I try to capture the market leaders in every cycle. The driving forces for new leadership are innovation and a changing macroeconomic environment. If a company doesn’t have R&D dollars resulting in new products and services, another firm will grab market share and get rewarded. Where we are in the economic cycle can also be a tailwind for growth or a headwind. When the economy shut down during the COVID-19 pandemic in 2020, we bought names such as Zoom and Teladoc Health, but later sold them.
Given that your global fund has a hefty North American weighting, what’s your outlook for the U.S. market?
I believe that we’re in the second year of a new bull market. Over the past 75 years, there has never been a negative return in the second year of a bull run. There is a U.S. election this year, and the average election-year return since 1900 has also been positive. The main driver for the market is rising earnings, and that will fuel the market higher. There is also about US$9 trillion in money market funds and equivalent deposits. Some of that will find a home in equities as interest rates come down.

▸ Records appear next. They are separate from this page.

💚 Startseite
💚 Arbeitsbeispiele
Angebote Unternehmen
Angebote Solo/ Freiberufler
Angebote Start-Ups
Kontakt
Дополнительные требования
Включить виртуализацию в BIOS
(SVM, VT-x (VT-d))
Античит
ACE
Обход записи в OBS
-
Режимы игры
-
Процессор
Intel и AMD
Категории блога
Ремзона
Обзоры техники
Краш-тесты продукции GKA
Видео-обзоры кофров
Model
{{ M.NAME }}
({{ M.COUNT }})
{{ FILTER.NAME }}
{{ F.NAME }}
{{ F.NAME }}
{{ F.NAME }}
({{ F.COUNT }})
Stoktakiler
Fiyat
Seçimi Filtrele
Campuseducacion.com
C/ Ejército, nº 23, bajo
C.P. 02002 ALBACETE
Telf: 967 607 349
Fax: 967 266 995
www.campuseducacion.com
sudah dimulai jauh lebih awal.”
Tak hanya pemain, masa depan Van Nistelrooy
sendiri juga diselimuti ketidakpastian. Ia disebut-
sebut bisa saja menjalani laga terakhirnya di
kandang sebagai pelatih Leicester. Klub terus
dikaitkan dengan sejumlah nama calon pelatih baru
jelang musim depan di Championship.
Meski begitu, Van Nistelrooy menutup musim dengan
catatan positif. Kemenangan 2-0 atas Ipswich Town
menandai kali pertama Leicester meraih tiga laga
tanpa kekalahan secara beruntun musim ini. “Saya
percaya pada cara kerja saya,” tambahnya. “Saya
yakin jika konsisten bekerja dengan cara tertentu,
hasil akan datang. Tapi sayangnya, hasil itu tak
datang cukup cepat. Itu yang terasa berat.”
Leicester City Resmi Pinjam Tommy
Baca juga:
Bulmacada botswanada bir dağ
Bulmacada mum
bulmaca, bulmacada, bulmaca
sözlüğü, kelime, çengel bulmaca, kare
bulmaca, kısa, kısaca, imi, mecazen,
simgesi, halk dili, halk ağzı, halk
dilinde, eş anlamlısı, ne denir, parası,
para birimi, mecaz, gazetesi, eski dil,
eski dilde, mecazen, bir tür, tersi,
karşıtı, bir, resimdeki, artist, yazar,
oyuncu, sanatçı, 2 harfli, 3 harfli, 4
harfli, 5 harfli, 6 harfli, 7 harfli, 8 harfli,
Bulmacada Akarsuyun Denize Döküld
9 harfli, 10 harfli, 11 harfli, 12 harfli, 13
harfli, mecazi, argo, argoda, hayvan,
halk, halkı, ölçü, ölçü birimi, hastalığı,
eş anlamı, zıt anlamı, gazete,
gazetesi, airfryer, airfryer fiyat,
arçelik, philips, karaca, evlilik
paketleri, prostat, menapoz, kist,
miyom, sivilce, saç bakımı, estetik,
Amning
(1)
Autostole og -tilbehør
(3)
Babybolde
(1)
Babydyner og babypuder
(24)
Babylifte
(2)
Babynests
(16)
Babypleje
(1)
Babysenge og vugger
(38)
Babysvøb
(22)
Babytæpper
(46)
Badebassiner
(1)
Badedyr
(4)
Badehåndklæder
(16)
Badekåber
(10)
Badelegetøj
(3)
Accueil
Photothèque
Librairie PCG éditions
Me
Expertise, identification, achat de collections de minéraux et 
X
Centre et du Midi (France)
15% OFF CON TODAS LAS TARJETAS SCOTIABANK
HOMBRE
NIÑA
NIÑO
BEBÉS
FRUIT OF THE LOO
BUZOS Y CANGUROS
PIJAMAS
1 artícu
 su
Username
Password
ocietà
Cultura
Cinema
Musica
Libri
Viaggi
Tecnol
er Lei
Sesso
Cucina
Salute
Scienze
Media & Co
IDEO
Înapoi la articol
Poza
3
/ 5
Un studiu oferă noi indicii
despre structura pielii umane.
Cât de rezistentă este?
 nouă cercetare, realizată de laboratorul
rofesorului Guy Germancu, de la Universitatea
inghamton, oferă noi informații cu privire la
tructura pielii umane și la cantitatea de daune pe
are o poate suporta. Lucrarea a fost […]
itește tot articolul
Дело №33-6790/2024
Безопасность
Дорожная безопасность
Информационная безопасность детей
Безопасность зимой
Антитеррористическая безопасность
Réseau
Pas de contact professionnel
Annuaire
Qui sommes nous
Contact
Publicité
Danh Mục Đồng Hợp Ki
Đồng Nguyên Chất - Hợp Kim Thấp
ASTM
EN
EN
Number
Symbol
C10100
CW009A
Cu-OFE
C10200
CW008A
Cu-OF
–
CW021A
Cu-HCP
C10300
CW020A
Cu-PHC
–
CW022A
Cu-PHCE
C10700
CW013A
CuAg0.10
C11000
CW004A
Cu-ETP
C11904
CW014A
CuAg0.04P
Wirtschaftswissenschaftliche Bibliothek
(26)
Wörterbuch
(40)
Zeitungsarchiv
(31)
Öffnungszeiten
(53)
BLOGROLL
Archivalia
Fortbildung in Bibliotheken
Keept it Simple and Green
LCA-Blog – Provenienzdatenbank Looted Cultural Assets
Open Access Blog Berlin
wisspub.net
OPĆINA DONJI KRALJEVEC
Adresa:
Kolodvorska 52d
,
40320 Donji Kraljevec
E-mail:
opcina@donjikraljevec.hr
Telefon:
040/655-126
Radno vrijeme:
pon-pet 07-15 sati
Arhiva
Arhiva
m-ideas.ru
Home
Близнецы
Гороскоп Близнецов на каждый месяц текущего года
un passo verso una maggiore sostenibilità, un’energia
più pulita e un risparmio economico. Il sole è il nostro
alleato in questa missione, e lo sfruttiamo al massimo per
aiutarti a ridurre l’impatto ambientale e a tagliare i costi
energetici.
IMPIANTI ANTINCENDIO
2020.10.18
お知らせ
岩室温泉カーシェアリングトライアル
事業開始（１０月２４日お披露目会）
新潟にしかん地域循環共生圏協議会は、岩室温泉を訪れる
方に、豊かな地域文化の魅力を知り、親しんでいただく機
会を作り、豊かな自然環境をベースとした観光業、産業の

How does your outlook affect what stocks you own?
Now that the majority of the move up for interest rates has occurred, we have been rotating back to higher-growth names. By the start of next year, we’ll be talking about a global synchronized recovery and will look for more cyclical growth securities.
Among the Magnificent Seven tech stocks, which drove most of the S&P 500′s return last year, you only own chip maker Nvidia, as well as Amazon. Why?
Both have strong earnings growth and an attractive valuation. We are starting to see major benefits from artificial intelligence. Nvidia is the poster child for AI, and there has been tremendous demand for its chipsets. It has seen the most benefit to its revenues based on generative AI or, more specifically, large-language models. By year-end, I also expect material developments from Amazon. It’s the largest cloud computing provider, and data is foundational to reap the benefits of AI. Through a recent joint venture with AI startup Anthropic, Amazon will roll out more products for its customers.
Pharma giant Eli Lilly is a top holding in your funds. How big a tailwind is its weight-loss drug Zepbound?
Eli Lilly and Novo Nordisk have GPL-1 drugs that were initially developed for diabetes but are addressing the problem that obesity poses for individuals and the health care system. There is so much demand, but Eli Lilly may be in a better position to ramp up production. It has just teamed up with Amazon Pharmacy to deliver Zepbound and other medications. Besides its obesity drug, Eli Lilly has an active pipeline focused on Alzheimer’s and cancer therapies.
Growth funds don’t typically hold energy names, but you own Cheniere Energy and Marathon Petroleum. Why is that?
We don’t typically invest in exploration and production companies. We bought those names in 2020 during the pandemic shutdown, and the opportunity is more long term. Cheniere Energy is the largest U.S. producer of liquefied natural gas that will be in demand because it’s a cleaner fossil fuel than oil and coal. Marathon is an oil refiner that also produces jet fuel and will benefit from growth in air travel.